** GIVEN PASSAGE **

30.4.2 Textual Quality Measures

The textual properties of corporate disclosures convey information about quality beyond what is captured by accounting numbers alone. Li (2008) demonstrates that annual reports with lower readability are associated with lower earnings persistence, suggesting that complex language may obscure unfavourable information. Loughran and McDonald (2014) critique the application of general readability formulas (Fog index, Flesch-Kincaid) to financial text, arguing that these metrics confound complexity with technical terminology.

We construct three textual quality measures adapted for Vietnamese corporate disclosures:

30.4.2.1 Document Length and Specificity

Longer disclosures are not inherently better—length may reflect boilerplate or obfuscation. However, Dyer, Lang, and Stice-Lawrence (2017) show that the informative component of disclosure (as opposed to standard legal language) has increased over time in U.S. 10-K filings. We measure:

  • Total word count: Raw length of the annual report narrative sections (MD&A equivalent)
  • Numerical density: Proportion of tokens that are numbers, percentages, or currency amounts, which is a proxy for specificity.
import re
from underthesea import word_tokenize

def compute_textual_metrics(text):
    """Compute textual quality metrics for Vietnamese corporate text."""
    if not text or len(text.strip()) == 0:
        return {
            'word_count': 0, 'sentence_count': 0,
            'numerical_density': 0, 'avg_sentence_length': 0,
            'unique_word_ratio': 0, 'forward_looking_density': 0
        }

    # Vietnamese word segmentation
    tokens = word_tokenize(text)
    sentences = re.split(r'[.!?。]', text)
    sentences = [s.strip() for s in sentences if len(s.strip()) > 5]

    word_count = len(tokens)
    sentence_count = max(len(sentences), 1)

    # Numerical density: proportion of tokens that are numeric
    num_pattern = re.compile(r'^[\d,.%]+$')
    numeric_tokens = sum(1 for t in tokens if num_pattern.match(t))
    numerical_density = numeric_tokens / max(word_count, 1)

    # Lexical diversity: unique words / total words
    unique_words = len(set(t.lower() for t in tokens))
    unique_word_ratio = unique_words / max(word_count, 1)

    # Forward-looking statement density
    forward_keywords = [
        'dự kiến', 'kế hoạch', 'mục tiêu', 'triển vọng',
        'định hướng', 'chiến lược', 'tương lai', 'sẽ',
        'dự báo', 'phấn đấu', 'cam kết', 'hướng tới'
    ]
    text_lower = text.lower()
    forward_count = sum(text_lower.count(kw) for kw in forward_keywords)
    forward_looking_density = forward_count / max(sentence_count, 1)

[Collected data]
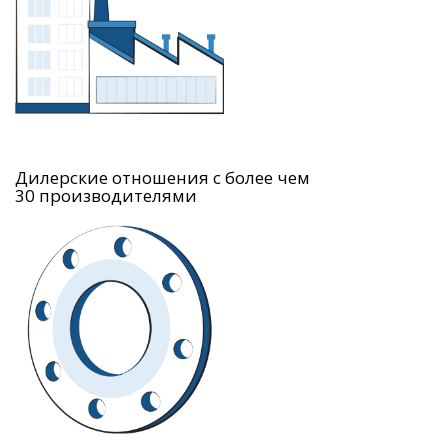
Дилерские отношения с более чем
30 производителями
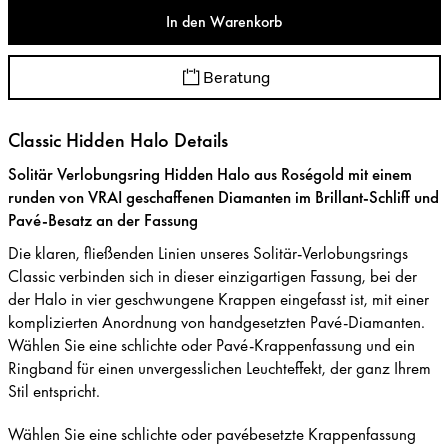
In den Warenkorb
Beratung
Classic Hidden Halo Details
Solitär Verlobungsring Hidden Halo aus Roségold mit einem
runden von VRAI geschaffenen Diamanten im Brillant-Schliff und
Pavé-Besatz an der Fassung
Die klaren, fließenden Linien unseres Solitär-Verlobungsrings
Classic verbinden sich in dieser einzigartigen Fassung, bei der
der Halo in vier geschwungene Krappen eingefasst ist, mit einer
komplizierten Anordnung von handgesetzten Pavé-Diamanten.
Wählen Sie eine schlichte oder Pavé-Krappenfassung und ein
Ringband für einen unvergesslichen Leuchteffekt, der ganz Ihrem
Stil entspricht.
Wählen Sie eine schlichte oder pavébesetzte Krappenfassung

** REQUIRED ACTION 1 **
Answer each question from the section on textual quality measures.
(a) With what does Li (2008) associate annual reports with lower readability?
(b) According to Loughran and McDonald (2014), what do general readability formulas confound?
(c) Which function does the code call to perform Vietnamese word segmentation?
** REQUIRED ACTION 2 **
Summarize the section on textual quality measures in two sentences.
Answer using only the section on textual quality measures, not the items.

** EXERCISE SOLUTION 1 **
(a) Lower earnings persistence.
(b) Complexity with technical terminology.
(c) The word_tokenize function from underthesea.

** EXERCISE SOLUTION 2 **
The textual properties of corporate disclosures convey information about quality beyond accounting numbers, and lower readability is associated with lower earnings persistence, although general readability formulas are criticized for confounding complexity with technical terminology. The section constructs three textual quality measures adapted for Vietnamese corporate disclosures, including total word count and numerical density, which serves as a proxy for specificity.